#### How to complete this task:
Each line of the listing below must be retyped as given.

#### Study material:
#####

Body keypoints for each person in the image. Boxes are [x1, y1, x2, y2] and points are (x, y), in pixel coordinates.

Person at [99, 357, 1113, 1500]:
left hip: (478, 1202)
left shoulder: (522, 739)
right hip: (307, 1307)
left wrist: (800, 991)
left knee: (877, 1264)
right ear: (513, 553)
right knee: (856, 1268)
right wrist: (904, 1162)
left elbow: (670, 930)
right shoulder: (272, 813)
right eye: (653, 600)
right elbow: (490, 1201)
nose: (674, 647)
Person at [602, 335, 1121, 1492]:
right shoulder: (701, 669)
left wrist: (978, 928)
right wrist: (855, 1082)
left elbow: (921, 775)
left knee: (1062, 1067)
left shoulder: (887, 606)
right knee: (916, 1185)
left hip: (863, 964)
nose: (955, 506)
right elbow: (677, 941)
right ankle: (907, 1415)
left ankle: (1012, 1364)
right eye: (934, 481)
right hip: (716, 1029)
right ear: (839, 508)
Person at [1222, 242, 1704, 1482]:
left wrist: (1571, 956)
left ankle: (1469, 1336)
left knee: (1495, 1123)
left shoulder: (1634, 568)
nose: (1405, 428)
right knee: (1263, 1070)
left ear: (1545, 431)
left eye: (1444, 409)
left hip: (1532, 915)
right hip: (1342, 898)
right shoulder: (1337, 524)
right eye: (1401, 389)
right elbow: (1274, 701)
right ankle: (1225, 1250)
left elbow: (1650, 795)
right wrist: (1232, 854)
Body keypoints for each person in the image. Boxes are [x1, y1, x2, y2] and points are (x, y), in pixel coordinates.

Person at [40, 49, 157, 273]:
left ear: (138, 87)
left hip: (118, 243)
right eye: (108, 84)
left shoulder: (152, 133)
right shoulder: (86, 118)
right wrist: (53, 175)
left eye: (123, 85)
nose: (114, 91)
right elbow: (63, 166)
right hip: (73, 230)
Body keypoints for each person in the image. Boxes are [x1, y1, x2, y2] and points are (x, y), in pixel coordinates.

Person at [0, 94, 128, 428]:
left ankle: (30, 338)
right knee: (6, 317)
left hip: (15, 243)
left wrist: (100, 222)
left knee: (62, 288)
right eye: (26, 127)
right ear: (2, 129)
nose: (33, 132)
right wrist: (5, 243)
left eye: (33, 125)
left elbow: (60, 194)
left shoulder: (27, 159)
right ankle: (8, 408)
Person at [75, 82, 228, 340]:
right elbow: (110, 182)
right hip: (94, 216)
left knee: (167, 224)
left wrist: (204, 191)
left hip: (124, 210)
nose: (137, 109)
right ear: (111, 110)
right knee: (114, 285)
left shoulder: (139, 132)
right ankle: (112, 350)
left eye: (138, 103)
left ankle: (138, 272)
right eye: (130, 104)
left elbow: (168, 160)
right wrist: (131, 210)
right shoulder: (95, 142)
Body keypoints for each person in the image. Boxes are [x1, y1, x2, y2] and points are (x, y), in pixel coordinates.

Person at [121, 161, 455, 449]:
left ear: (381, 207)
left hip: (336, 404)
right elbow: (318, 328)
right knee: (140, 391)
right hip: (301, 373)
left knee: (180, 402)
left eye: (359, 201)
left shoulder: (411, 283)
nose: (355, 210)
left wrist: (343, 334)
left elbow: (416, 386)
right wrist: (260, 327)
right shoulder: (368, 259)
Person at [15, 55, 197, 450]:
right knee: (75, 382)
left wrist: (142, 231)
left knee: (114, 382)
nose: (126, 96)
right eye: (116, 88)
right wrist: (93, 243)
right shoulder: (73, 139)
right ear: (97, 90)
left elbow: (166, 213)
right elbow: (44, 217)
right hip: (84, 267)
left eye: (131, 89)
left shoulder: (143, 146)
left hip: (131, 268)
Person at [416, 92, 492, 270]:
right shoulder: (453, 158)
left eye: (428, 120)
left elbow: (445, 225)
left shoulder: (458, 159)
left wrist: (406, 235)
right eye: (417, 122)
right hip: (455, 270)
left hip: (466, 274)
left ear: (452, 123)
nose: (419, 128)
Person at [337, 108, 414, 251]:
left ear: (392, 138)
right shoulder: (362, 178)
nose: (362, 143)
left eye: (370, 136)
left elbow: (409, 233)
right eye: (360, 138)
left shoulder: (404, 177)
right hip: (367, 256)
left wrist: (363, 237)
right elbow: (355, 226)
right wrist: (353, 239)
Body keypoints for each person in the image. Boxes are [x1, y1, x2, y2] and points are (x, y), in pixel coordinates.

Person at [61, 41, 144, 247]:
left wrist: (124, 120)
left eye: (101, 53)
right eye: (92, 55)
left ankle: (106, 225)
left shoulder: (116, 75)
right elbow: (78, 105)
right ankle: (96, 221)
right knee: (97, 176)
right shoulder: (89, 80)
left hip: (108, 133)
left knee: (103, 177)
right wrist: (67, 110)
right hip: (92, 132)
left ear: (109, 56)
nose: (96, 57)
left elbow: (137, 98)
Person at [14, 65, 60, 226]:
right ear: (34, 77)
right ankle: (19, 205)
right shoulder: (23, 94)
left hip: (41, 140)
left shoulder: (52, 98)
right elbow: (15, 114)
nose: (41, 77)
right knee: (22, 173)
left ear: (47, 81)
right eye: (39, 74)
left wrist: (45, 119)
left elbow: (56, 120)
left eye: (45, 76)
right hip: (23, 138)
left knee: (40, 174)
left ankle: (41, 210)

#####

#### Result below:
Body keypoints for each person in the image. Boxes are [x1, y1, x2, y2] and points are (x, y), in pixel coordinates.

Person at [99, 357, 1113, 1500]:
left hip: (478, 1202)
left shoulder: (522, 739)
right hip: (307, 1307)
left wrist: (800, 991)
left knee: (877, 1264)
right ear: (513, 553)
right knee: (856, 1268)
right wrist: (904, 1162)
left elbow: (670, 930)
right shoulder: (272, 813)
right eye: (653, 600)
right elbow: (490, 1201)
nose: (674, 647)
Person at [602, 335, 1121, 1492]:
right shoulder: (701, 669)
left wrist: (978, 928)
right wrist: (855, 1082)
left elbow: (921, 775)
left knee: (1062, 1067)
left shoulder: (887, 606)
right knee: (916, 1185)
left hip: (863, 964)
nose: (955, 506)
right elbow: (677, 941)
right ankle: (907, 1415)
left ankle: (1012, 1364)
right eye: (934, 481)
right hip: (716, 1029)
right ear: (839, 508)
Person at [1222, 242, 1704, 1482]:
left wrist: (1571, 956)
left ankle: (1469, 1336)
left knee: (1495, 1123)
left shoulder: (1634, 568)
nose: (1405, 428)
right knee: (1263, 1070)
left ear: (1545, 431)
left eye: (1444, 409)
left hip: (1532, 915)
right hip: (1342, 898)
right shoulder: (1337, 524)
right eye: (1401, 389)
right elbow: (1274, 701)
right ankle: (1225, 1250)
left elbow: (1650, 795)
right wrist: (1232, 854)
Body keypoints for each person in the image. Boxes are [x1, y1, x2, y2] and points are (x, y), in pixel coordinates.

Person at [40, 49, 157, 273]:
left ear: (138, 87)
left hip: (118, 243)
right eye: (108, 84)
left shoulder: (152, 133)
right shoulder: (86, 118)
right wrist: (53, 175)
left eye: (123, 85)
nose: (114, 91)
right elbow: (63, 166)
right hip: (73, 230)
Body keypoints for each person in the image. Boxes are [x1, y1, x2, y2] and points are (x, y), in pixel coordinates.

Person at [0, 94, 128, 428]:
left ankle: (30, 338)
right knee: (6, 317)
left hip: (15, 243)
left wrist: (100, 222)
left knee: (62, 288)
right eye: (26, 127)
right ear: (2, 129)
nose: (33, 132)
right wrist: (5, 243)
left eye: (33, 125)
left elbow: (60, 194)
left shoulder: (27, 159)
right ankle: (8, 408)
Person at [75, 82, 228, 340]:
right elbow: (110, 182)
right hip: (94, 216)
left knee: (167, 224)
left wrist: (204, 191)
left hip: (124, 210)
nose: (137, 109)
right ear: (111, 110)
right knee: (114, 285)
left shoulder: (139, 132)
right ankle: (112, 350)
left eye: (138, 103)
left ankle: (138, 272)
right eye: (130, 104)
left elbow: (168, 160)
right wrist: (131, 210)
right shoulder: (95, 142)
Body keypoints for each person in the image. Boxes are [x1, y1, x2, y2] and points are (x, y), in pixel coordinates.

Person at [121, 161, 455, 449]:
left ear: (381, 207)
left hip: (336, 404)
right elbow: (318, 328)
right knee: (140, 391)
right hip: (301, 373)
left knee: (180, 402)
left eye: (359, 201)
left shoulder: (411, 283)
nose: (355, 210)
left wrist: (343, 334)
left elbow: (416, 386)
right wrist: (260, 327)
right shoulder: (368, 259)
Person at [15, 55, 197, 450]:
right knee: (75, 382)
left wrist: (142, 231)
left knee: (114, 382)
nose: (126, 96)
right eye: (116, 88)
right wrist: (93, 243)
right shoulder: (73, 139)
right ear: (97, 90)
left elbow: (166, 213)
right elbow: (44, 217)
right hip: (84, 267)
left eye: (131, 89)
left shoulder: (143, 146)
left hip: (131, 268)
Person at [416, 92, 492, 270]:
right shoulder: (453, 158)
left eye: (428, 120)
left elbow: (445, 225)
left shoulder: (458, 159)
left wrist: (406, 235)
right eye: (417, 122)
right hip: (455, 270)
left hip: (466, 274)
left ear: (452, 123)
nose: (419, 128)
Person at [337, 108, 414, 251]:
left ear: (392, 138)
right shoulder: (362, 178)
nose: (362, 143)
left eye: (370, 136)
left elbow: (409, 233)
right eye: (360, 138)
left shoulder: (404, 177)
right hip: (367, 256)
left wrist: (363, 237)
right elbow: (355, 226)
right wrist: (353, 239)
Body keypoints for each person in the image. Boxes are [x1, y1, x2, y2] and points are (x, y), in pixel coordinates.

Person at [61, 41, 144, 247]:
left wrist: (124, 120)
left eye: (101, 53)
right eye: (92, 55)
left ankle: (106, 225)
left shoulder: (116, 75)
right elbow: (78, 105)
right ankle: (96, 221)
right knee: (97, 176)
right shoulder: (89, 80)
left hip: (108, 133)
left knee: (103, 177)
right wrist: (67, 110)
right hip: (92, 132)
left ear: (109, 56)
nose: (96, 57)
left elbow: (137, 98)
Person at [14, 65, 60, 226]:
right ear: (34, 77)
right ankle: (19, 205)
right shoulder: (23, 94)
left hip: (41, 140)
left shoulder: (52, 98)
right elbow: (15, 114)
nose: (41, 77)
right knee: (22, 173)
left ear: (47, 81)
right eye: (39, 74)
left wrist: (45, 119)
left elbow: (56, 120)
left eye: (45, 76)
right hip: (23, 138)
left knee: (40, 174)
left ankle: (41, 210)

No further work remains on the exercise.